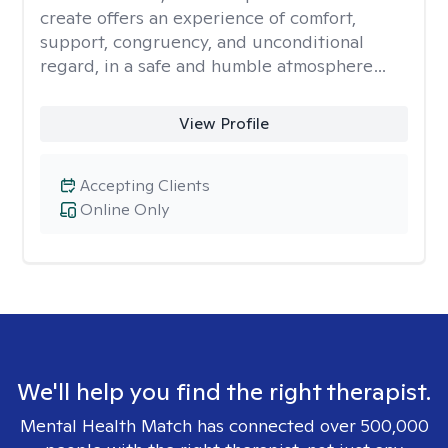
create offers an experience of comfort,
support, congruency, and unconditional
regard, in a safe and humble atmosphere…
View Profile
Accepting Clients
Online Only
We'll help you find the right therapist.
Mental Health Match has connected over 500,000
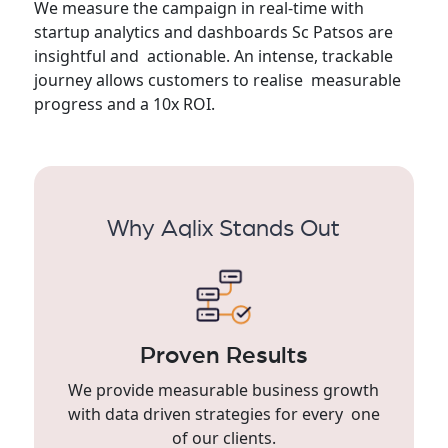
We measure the campaign in real-time with
startup analytics and dashboards Sc Patsos are
insightful and actionable. An intense, trackable
journey allows customers to realise measurable
progress and a 10x ROI.
Why Aqlix Stands Out
Proven Results
We provide measurable business growth
with data driven strategies for every one
of our clients.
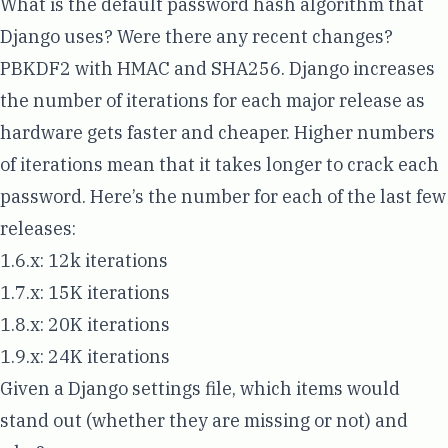
What is the default password hash algorithm that
Django uses? Were there any recent changes?
PBKDF2
with HMAC and SHA256. Django increases
the number of iterations for each major release as
hardware gets faster and cheaper. Higher numbers
of iterations mean that it takes longer to crack each
password. Here’s the number for each of the last few
releases:
1.6.x:
12k iterations
1.7.x:
15K iterations
1.8.x:
20K iterations
1.9.x:
24K iterations
Given a Django settings file, which items would
stand out (whether they are missing or not) and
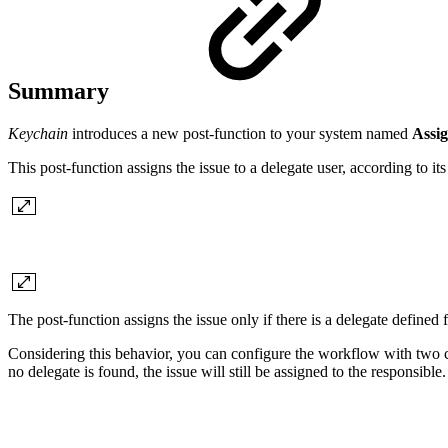
Summary
Keychain
introduces a new post-function to your system named
Assig
This post-function assigns the issue to a delegate user, according to i
The post-function assigns the issue only if there is a delegate defined 
Considering this behavior, you can configure the workflow with two cons
no delegate is found, the issue will still be assigned to the responsible.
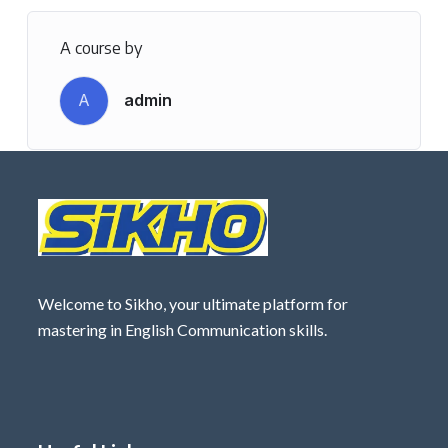
A course by
A
admin
Welcome to Sikho, your ultimate platform for
mastering in English Communication skills.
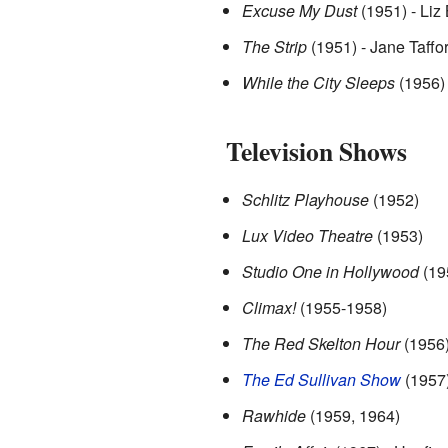
Excuse My Dust
(1951) - Liz B
The Strip
(1951) - Jane Taffo
While the City Sleeps
(1956) 
Television Shows
Schlitz Playhouse
(1952)
Lux Video Theatre
(1953)
Studio One in Hollywood
(19
Climax!
(1955-1958)
The Red Skelton Hour
(1956
The Ed Sullivan Show
(1957
Rawhide
(1959, 1964)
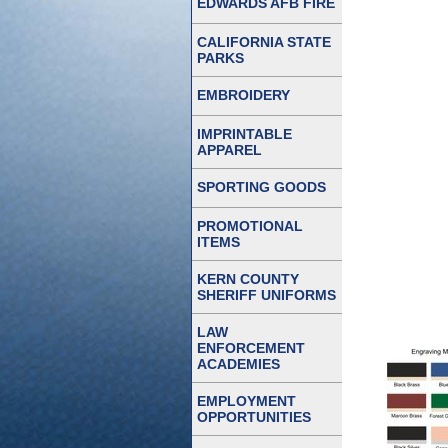
EDWARDS AFB FIRE
CALIFORNIA STATE
PARKS
EMBROIDERY
IMPRINTABLE
APPAREL
SPORTING GOODS
PROMOTIONAL
ITEMS
KERN COUNTY
SHERIFF UNIFORMS
LAW
ENFORCEMENT
ACADEMIES
EMPLOYMENT
OPPORTUNITIES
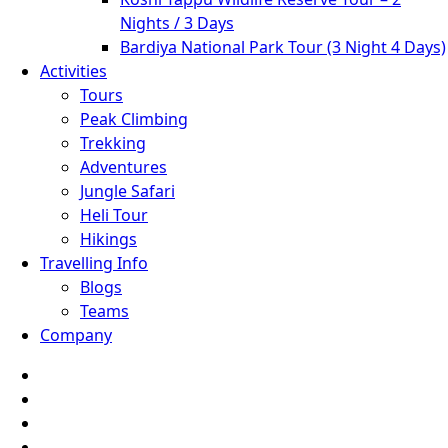
Nights / 3 Days
Bardiya National Park Tour (3 Night 4 Days)
Activities
Tours
Peak Climbing
Trekking
Adventures
Jungle Safari
Heli Tour
Hikings
Travelling Info
Blogs
Teams
Company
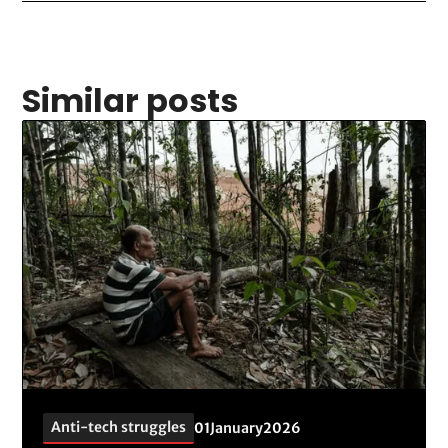
Similar posts
Anti-tech struggles
01
January
2026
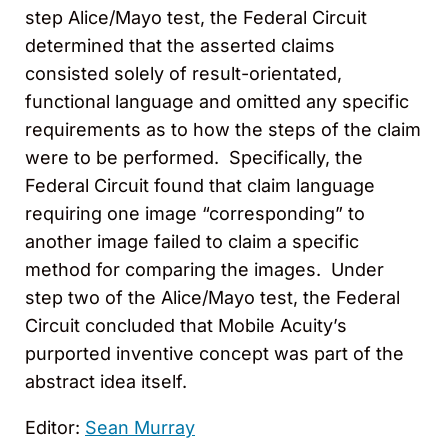
step Alice/Mayo test, the Federal Circuit
determined that the asserted claims
consisted solely of result-orientated,
functional language and omitted any specific
requirements as to how the steps of the claim
were to be performed. Specifically, the
Federal Circuit found that claim language
requiring one image “corresponding” to
another image failed to claim a specific
method for comparing the images. Under
step two of the Alice/Mayo test, the Federal
Circuit concluded that Mobile Acuity’s
purported inventive concept was part of the
abstract idea itself.
Editor:
Sean Murray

- WORK TO BE COMPLETED: Each line above that has the word "Mayo" must be copied.

- TASK ANSWER:
step Alice/Mayo test, the Federal Circuit
step two of the Alice/Mayo test, the Federal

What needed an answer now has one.